上述第二分支用于对输入图像进行全局特征提取；The above-mentioned second branch is used to extract global features from the input image;

上述合并模块用于根据像素位置对上述第一分支和上述第二分支输出的特征进行合并处理，得到全局特征。The above-mentioned merging module is used to merge the features output by the above-mentioned first branch and the above-mentioned second branch according to the pixel position to obtain global features.

其中，上述第一残差模块和上述第二残差模块是指分别基于上述全局特征子提取模块和上述前馈网络模块采用残差结构，以解决梯度***和网络性能的退化问题。Among them, the above-mentioned first residual module and the above-mentioned second residual module refer to using a residual structure based on the above-mentioned global feature extraction module and the above-mentioned feedforward network module respectively to solve the problem of gradient explosion and network performance degradation.
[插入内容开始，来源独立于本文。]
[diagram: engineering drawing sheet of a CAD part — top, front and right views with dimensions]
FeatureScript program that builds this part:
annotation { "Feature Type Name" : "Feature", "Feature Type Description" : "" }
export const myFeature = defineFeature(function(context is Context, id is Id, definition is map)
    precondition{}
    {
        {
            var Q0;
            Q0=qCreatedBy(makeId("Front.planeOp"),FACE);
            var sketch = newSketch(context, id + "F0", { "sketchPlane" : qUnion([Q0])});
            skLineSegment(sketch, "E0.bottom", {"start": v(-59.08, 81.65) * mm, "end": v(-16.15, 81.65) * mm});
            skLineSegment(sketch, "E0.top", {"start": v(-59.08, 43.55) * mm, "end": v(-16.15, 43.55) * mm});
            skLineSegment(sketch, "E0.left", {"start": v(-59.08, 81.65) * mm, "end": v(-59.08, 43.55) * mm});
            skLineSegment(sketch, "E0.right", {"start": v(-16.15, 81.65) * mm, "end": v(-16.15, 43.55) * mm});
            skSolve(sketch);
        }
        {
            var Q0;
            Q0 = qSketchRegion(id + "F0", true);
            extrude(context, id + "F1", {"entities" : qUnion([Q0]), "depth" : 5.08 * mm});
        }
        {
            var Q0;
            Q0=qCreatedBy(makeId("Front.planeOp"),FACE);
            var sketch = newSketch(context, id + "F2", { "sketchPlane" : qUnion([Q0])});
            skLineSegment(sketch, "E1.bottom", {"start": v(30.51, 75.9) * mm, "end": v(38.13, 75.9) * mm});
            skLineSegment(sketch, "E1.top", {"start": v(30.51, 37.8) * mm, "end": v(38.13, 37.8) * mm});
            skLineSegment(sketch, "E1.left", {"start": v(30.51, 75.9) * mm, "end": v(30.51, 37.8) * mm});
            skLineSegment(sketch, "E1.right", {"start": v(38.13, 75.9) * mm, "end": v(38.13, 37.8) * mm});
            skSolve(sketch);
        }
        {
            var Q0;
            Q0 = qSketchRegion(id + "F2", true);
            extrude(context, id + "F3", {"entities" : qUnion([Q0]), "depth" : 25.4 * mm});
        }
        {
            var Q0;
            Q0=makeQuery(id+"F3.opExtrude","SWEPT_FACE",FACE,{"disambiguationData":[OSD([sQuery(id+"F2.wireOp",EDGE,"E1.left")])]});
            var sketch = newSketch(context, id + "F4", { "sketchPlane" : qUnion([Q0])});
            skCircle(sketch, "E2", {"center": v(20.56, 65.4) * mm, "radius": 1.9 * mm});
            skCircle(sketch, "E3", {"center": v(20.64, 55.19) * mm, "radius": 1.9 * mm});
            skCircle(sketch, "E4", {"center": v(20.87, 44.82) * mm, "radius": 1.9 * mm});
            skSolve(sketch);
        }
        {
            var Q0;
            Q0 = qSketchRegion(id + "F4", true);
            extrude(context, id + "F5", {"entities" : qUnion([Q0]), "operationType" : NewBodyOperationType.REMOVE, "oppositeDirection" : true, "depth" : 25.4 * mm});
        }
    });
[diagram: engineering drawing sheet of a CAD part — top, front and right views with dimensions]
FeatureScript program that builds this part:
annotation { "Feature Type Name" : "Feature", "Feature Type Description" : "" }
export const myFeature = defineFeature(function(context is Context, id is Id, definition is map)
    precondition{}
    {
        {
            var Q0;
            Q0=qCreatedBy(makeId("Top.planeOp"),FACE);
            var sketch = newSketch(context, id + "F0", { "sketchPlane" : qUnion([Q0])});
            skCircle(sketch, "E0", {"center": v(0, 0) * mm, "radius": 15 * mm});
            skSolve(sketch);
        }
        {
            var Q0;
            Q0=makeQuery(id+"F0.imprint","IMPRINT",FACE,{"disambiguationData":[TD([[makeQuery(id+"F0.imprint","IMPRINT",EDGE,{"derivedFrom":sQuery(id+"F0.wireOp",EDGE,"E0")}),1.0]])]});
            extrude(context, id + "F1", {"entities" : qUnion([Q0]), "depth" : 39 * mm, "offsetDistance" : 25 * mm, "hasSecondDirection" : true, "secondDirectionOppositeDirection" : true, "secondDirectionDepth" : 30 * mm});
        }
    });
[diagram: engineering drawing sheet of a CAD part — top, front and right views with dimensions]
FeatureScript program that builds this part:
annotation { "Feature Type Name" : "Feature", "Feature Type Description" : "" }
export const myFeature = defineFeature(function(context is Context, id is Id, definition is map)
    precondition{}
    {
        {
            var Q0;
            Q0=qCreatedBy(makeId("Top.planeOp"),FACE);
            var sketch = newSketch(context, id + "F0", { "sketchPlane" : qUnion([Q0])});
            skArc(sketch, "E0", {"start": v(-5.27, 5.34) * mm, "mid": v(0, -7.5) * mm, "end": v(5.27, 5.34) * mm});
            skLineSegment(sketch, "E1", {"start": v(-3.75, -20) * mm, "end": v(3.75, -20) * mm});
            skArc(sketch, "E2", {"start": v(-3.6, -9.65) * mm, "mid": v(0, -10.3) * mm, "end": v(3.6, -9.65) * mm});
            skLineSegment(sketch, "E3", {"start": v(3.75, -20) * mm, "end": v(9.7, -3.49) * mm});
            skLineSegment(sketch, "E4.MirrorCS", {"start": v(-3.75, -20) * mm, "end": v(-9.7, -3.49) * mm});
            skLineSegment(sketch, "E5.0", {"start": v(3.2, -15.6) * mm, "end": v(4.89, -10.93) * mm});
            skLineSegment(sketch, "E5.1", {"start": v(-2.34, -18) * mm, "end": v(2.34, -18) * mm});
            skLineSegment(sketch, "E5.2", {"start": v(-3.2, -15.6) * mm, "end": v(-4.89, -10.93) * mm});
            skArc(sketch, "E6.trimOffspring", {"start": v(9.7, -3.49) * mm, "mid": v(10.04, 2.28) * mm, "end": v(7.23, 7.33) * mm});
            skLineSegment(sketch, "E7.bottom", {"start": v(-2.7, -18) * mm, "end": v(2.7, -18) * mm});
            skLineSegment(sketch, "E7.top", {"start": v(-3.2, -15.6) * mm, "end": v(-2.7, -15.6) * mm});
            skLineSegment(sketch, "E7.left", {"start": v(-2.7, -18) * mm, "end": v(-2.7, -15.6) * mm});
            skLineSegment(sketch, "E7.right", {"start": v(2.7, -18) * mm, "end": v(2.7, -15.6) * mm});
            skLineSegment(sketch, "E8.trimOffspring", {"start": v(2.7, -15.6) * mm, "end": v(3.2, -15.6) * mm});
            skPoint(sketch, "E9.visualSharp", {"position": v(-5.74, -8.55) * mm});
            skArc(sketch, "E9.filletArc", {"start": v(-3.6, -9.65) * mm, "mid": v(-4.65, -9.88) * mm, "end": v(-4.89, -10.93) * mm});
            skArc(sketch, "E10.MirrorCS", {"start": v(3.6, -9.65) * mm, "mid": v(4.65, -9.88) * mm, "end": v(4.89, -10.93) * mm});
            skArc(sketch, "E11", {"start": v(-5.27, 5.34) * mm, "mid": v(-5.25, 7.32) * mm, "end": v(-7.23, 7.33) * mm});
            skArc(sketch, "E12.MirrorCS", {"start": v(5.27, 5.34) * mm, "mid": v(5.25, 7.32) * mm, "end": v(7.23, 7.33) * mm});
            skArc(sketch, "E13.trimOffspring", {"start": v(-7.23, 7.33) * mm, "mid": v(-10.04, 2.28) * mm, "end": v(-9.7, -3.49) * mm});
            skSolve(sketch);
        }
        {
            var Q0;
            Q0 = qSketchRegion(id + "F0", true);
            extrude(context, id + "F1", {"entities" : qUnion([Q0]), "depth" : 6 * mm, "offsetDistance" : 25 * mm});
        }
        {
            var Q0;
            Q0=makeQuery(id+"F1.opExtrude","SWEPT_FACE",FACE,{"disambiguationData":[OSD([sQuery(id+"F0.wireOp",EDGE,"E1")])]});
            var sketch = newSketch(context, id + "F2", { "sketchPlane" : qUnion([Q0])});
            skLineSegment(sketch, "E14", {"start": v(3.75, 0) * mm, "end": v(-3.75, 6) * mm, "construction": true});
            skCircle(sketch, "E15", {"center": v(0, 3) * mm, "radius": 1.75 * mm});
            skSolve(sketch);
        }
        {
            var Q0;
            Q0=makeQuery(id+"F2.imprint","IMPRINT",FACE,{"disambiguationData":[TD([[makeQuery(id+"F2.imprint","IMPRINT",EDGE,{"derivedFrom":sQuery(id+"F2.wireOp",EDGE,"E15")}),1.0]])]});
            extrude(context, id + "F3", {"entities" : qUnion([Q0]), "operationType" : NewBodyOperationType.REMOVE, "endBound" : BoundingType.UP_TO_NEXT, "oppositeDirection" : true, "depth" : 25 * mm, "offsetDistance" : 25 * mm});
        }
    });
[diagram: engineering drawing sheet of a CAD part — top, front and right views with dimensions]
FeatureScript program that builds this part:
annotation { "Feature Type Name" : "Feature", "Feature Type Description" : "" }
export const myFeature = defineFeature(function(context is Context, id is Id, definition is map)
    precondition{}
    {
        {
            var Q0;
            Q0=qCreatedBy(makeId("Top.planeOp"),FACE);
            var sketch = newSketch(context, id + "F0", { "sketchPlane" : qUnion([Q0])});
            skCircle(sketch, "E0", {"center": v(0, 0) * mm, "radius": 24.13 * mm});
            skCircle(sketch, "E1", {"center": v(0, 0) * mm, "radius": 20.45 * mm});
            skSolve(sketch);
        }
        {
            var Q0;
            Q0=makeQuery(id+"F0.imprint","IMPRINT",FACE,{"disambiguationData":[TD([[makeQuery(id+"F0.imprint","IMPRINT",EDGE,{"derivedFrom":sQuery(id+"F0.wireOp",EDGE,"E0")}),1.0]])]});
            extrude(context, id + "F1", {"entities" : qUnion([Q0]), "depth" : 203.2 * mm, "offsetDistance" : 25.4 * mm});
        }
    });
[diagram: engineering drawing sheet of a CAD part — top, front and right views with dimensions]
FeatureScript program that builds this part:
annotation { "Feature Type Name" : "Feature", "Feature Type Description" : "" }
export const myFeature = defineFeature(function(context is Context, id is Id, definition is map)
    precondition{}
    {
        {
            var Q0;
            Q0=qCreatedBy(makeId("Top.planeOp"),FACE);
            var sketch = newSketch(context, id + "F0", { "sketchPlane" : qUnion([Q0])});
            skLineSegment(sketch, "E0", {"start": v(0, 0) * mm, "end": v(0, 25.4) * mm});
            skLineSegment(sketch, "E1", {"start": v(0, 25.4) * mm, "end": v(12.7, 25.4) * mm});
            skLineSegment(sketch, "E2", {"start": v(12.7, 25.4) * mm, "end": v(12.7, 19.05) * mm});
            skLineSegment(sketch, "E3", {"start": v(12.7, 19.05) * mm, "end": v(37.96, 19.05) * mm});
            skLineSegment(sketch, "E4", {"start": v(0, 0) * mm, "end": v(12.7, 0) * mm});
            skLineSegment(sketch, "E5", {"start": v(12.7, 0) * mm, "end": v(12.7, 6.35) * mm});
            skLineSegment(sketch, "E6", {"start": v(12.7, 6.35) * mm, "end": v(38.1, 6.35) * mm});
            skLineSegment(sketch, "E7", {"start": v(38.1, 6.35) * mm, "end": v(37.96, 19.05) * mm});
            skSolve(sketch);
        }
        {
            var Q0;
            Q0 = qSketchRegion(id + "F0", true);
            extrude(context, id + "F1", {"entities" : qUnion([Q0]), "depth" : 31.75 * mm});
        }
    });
可选的，上述全局特征提取模块的网络结构如图2所示，将上述第一局部特征图像作为第一残差模块的输入，基于上述全局特征子提取模块的第一分支对输入的第一局部特征图像进行局部特征提取，并基于上述全局特征子提取模块的第二分支对输入的第一局部特征图像进行全局特征提取，通过上述合并模块将上述第一分支和上述第二分支输出的特征进行合并处理，得到待识别图像的全局特征。Optionally, the network structure of the above-mentioned global feature extraction module is shown in Figure 2. The above-mentioned first local feature image is used as the input of the first residual module, and the first branch of the above-mentioned global feature sub-extraction module is used to input the first Perform local feature extraction on the local feature image, and perform global feature extraction on the input first local feature image based on the second branch of the above-mentioned global feature sub-extraction module, and use the above-mentioned merging module to combine the features output by the above-mentioned first branch and the above-mentioned second branch. Perform merging processing to obtain the global features of the image to be recognized.

可选的，上述第一分支基于深度可分离卷积对输入的第一局部特征图像的进行局部特征提取，以减少参数量和运算成本。例如，第一分支采用卷积核尺寸为3*3、卷积步幅为1的卷积，输入边缘填充一圈零以保持卷积后图像的分辨率不变，即，使上述第一分支输出与输入的第一局部特征图像大小一致的特征图。上述第一分支还可以采用可分离卷积、分组卷积或其它常规 卷积对输入的第一局部特征图像进行局部特征提取，上述卷积操作为常规卷积操作，在此不一一赘述。Optionally, the above-mentioned first branch performs local feature extraction on the input first local feature image based on depth-separable convolution to reduce the amount of parameters and operation cost. For example, the first branch uses convolution with a convolution kernel size of 3*3 and a convolution stride of 1. The input edge is padded with a circle of zeros to keep the resolution of the convolved image unchanged, that is, the above first branch Output a feature map with the same size as the input first local feature image. The above-mentioned first branch can also use separable convolution, grouped convolution or other conventional convolutions to extract local features from the input first local feature image. The above-mentioned convolution operations are conventional convolution operations and will not be described in detail here.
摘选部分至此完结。